Fast determination of available versions in a custom ivy layout repository

I want to outline, what we do.

We have to cope with an ivy custom layout and artefacts which are put into it. We need to find all available versions in a certain directory. Since we can’t properly use the search api because GAV search is only supported for maven artifacts and not for custom ivy layouts, we have implemented an mechanism to fetch all assets using pagination from the nexus 3 api. Unfortunately, when run, this takes too much of time because the selection of which assets have to be looked for, is not reducable. That is, you seem to have to consume all artefacts using pagination, which is already taking too much time.
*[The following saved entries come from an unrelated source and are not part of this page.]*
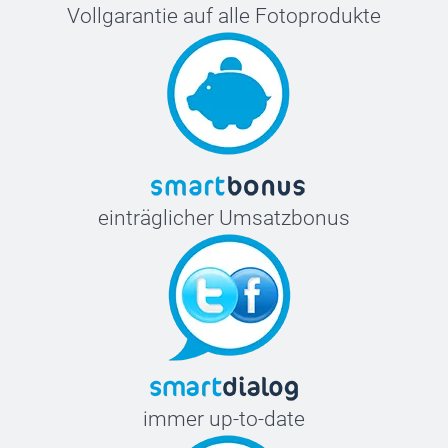
Vollgarantie auf alle Fotoprodukte
einträglicher Umsatzbonus
immer up-to-date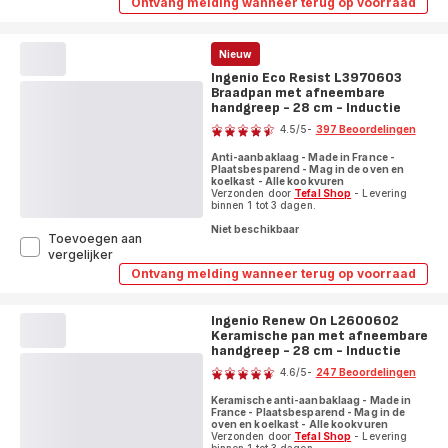
Ontvang melding wanneer terug op voorraad
Ingenio
Resist
Eco
L3971903
Resist
Wokpan
L3971903
Nieuw
met
Wokpan
Ingenio Eco Resist L3970603
met
afneembare
Braadpan met afneembare
afneembare
handgreep
handgreep
handgreep - 28 cm - Inductie
Beoordeling
-
-
28
4.5
/5
-
397 Beoordelingen
28
cm
ratings.4.5
cm
-
Anti-aanbaklaag - Made in France -
-
Plaatsbesparend - Mag in de oven en
Inductie
Inductie
koelkast - Alle kookvuren
Verzonden door
Tefal Shop
- Levering
binnen 1 tot 3 dagen.
Niet beschikbaar
Toevoegen aan
Ingenio
vergelijker
Eco
Ontvang melding wanneer terug op voorraad
Ingenio
Resist
Eco
L3970603
Resist
Braadpan
Ingenio Renew On L2600602
L3970603
met
Keramische pan met afneembare
Braadpan
met
afneembare
handgreep - 28 cm - Inductie
Beoordeling
afneembare
handgreep
4.6
/5
-
247 Beoordelingen
handgreep
-
ratings.4.6
-
28
Keramische anti-aanbaklaag - Made in
28
cm
France - Plaatsbesparend - Mag in de
cm
oven en koelkast - Alle kookvuren
-
-
Verzonden door
Tefal Shop
- Levering
Inductie
Inductie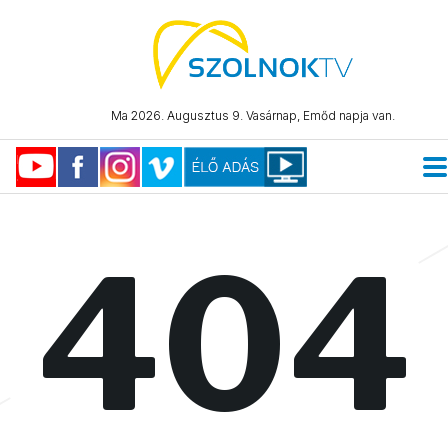
Ma 2026. Augusztus 9. Vasárnap, Emőd napja van.
404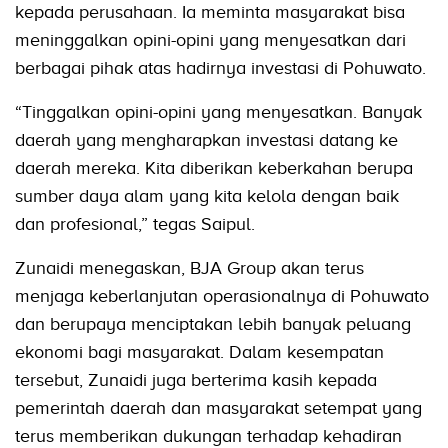
kepada perusahaan. Ia meminta masyarakat bisa
meninggalkan opini-opini yang menyesatkan dari
berbagai pihak atas hadirnya investasi di Pohuwato.
“Tinggalkan opini-opini yang menyesatkan. Banyak
daerah yang mengharapkan investasi datang ke
daerah mereka. Kita diberikan keberkahan berupa
sumber daya alam yang kita kelola dengan baik
dan profesional,” tegas Saipul.
Zunaidi menegaskan, BJA Group akan terus
menjaga keberlanjutan operasionalnya di Pohuwato
dan berupaya menciptakan lebih banyak peluang
ekonomi bagi masyarakat. Dalam kesempatan
tersebut, Zunaidi juga berterima kasih kepada
pemerintah daerah dan masyarakat setempat yang
terus memberikan dukungan terhadap kehadiran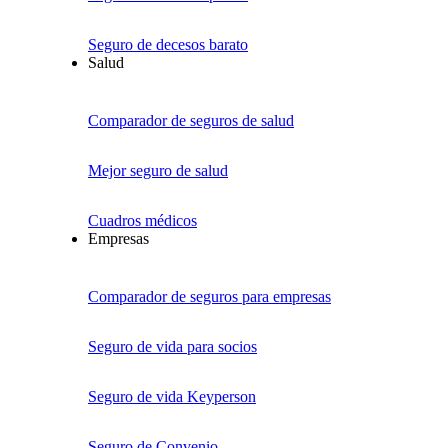
Seguro de decesos barato
Salud
Comparador de seguros de salud
Mejor seguro de salud
Cuadros médicos
Empresas
Comparador de seguros para empresas
Seguro de vida para socios
Seguro de vida Keyperson
Seguro de Convenio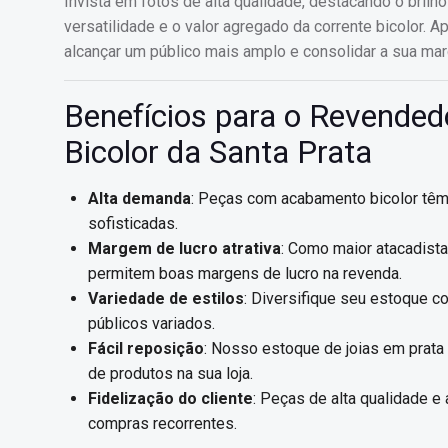
Invista em fotos de alta qualidade, destacando o bri
versatilidade e o valor agregado da corrente bicolor.
alcançar um público mais amplo e consolidar a sua ma
Benefícios para o Revendedo
Bicolor da Santa Prata
Alta demanda
: Peças com acabamento bicolor têm
sofisticadas.
Margem de lucro atrativa
: Como maior atacadist
permitem boas margens de lucro na revenda.
Variedade de estilos
: Diversifique seu estoque c
públicos variados.
Fácil reposição
: Nosso estoque de joias em prata 
de produtos na sua loja.
Fidelização do cliente
: Peças de alta qualidade e
compras recorrentes.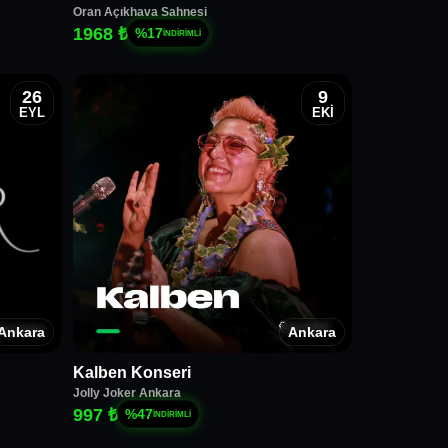
Oran Açıkhava Sahnesi
1968 ₺
%
17
İNDİRİMLİ
26
9
EYL
EKİ
Ankara
Ankara
Kalben Konseri
Jolly Joker Ankara
997 ₺
%
47
İNDİRİMLİ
Our general goal is to collect all versions in a certain group directory and prepare them to get into a selection box in jenkins on a manual startup.

I’m thinking of the following procedures:

a) Using a script to prepare the collection directly on the server? (Is it faster? How can I find about the API that can be used within such a script?)

b) Writing some kind of “plugin” to perform the task. (Is it possible at all, how to get into it?)

c) Possible extension of the assets api to support server side file system based reduction of results? Or extending search api to custom ivy layouts?

d) Possibly the most simple: Support custom ivy layout by defining it in the nexus administration? (May be I missed a switch…)

I’m happy for all your suggestions.

If nothing works, possibly we have to run some scheduled tooling which performs the long running pagination fetch and saves the results, so our jenkins pipeline can consume it from there. (We would avoid such an overhead.)

Thanks,
Fred

Can you use a prefix for your search? i.e. /foo/bar/*

You could also write a custom repository format there are some samples e.g. - nexus-repository-composer these could also give an example about how to write your own plugin.

There is public code for parts of Nexus, here’s a link to a random REST endpoint

Thanks for the answer. No, with the asset api, there’s only a complete list returned, paginated. It can only be reduced to a single repository. It takes “years” to gather all of it.

I’ve tried to get it by using the network analysis tool of my browser. I see before login there’s an Cookie: NX-ANTI-CSRF-TOKEN and then the user session set to the cookie after login. I haven’t been able to reproduce this authentication chain.

The other options will create much more development effort. Probably more than I am able to do.